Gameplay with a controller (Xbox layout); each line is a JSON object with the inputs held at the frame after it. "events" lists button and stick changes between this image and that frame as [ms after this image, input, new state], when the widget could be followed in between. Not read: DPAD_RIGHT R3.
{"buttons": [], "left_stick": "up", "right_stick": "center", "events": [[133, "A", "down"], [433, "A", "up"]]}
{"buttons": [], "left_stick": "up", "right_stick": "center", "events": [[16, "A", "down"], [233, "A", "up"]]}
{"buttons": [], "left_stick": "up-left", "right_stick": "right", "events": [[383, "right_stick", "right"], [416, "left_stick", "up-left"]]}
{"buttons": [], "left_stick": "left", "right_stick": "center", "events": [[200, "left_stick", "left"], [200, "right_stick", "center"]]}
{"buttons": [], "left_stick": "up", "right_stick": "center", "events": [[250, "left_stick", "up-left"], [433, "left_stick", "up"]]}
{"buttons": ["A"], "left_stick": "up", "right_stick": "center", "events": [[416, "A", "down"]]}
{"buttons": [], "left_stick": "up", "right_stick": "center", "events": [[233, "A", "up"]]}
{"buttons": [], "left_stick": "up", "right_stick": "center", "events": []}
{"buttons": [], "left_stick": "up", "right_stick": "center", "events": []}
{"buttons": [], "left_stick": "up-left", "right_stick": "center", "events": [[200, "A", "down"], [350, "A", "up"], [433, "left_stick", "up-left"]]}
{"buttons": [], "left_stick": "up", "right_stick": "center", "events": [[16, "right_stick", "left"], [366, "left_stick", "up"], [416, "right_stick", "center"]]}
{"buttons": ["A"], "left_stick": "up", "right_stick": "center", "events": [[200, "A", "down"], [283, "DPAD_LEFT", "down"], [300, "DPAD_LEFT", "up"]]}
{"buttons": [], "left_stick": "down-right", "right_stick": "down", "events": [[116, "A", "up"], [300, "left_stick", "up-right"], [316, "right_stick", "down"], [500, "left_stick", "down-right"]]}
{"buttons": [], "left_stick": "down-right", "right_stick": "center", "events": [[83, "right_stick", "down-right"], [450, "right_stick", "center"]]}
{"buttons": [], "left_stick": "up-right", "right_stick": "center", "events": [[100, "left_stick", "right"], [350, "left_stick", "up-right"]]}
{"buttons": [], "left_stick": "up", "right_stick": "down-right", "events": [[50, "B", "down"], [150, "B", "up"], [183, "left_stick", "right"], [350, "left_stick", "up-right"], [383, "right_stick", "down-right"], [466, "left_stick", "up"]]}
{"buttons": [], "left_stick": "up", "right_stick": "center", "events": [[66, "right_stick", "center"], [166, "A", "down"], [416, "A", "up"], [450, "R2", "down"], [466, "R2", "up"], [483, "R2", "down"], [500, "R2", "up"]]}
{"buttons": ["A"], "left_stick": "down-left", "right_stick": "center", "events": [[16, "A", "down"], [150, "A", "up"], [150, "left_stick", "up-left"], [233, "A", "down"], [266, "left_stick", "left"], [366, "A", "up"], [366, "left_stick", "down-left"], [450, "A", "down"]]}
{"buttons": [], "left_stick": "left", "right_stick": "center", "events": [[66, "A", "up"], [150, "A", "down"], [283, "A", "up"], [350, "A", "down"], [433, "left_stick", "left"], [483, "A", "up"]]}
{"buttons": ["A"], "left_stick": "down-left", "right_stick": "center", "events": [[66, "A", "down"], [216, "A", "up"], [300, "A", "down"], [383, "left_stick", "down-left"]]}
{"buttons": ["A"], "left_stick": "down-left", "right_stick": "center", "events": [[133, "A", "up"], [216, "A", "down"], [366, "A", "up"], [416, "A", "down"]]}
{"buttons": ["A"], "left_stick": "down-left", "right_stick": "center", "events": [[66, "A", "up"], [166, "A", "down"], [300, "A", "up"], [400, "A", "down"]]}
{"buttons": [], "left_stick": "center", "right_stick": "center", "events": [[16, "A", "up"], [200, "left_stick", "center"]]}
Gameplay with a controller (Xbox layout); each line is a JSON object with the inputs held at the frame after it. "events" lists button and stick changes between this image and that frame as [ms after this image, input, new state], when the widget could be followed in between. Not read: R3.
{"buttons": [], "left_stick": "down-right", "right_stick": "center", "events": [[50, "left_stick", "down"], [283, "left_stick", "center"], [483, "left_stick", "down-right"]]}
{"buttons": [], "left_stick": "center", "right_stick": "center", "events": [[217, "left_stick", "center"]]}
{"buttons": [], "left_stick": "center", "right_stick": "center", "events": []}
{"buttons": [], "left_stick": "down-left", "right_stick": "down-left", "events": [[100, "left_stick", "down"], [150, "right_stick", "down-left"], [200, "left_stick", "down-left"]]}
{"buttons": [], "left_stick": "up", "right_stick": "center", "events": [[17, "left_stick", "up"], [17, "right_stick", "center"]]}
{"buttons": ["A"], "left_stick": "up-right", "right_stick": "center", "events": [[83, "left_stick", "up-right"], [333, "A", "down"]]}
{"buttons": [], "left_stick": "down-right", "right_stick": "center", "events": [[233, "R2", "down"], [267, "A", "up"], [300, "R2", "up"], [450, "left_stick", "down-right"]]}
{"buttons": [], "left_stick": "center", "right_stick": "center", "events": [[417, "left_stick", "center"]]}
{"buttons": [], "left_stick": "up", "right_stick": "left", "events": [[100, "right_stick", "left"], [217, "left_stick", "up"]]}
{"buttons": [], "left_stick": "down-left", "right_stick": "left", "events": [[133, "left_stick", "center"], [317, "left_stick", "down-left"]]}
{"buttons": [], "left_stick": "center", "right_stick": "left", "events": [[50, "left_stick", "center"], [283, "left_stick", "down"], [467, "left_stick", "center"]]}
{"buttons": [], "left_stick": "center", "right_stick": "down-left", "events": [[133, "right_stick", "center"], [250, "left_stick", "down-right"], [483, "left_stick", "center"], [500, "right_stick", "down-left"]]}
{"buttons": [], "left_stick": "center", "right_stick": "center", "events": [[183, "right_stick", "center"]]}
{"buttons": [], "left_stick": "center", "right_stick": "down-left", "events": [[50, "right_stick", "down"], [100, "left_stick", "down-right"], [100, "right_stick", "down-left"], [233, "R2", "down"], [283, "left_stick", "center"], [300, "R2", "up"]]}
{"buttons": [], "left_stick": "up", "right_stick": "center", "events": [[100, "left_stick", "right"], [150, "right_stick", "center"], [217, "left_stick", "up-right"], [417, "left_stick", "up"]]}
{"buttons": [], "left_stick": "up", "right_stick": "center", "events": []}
###
State the number of lines in the listing that include the word "Xbox", without any other text.

▶ [ANSWER AREA]: 2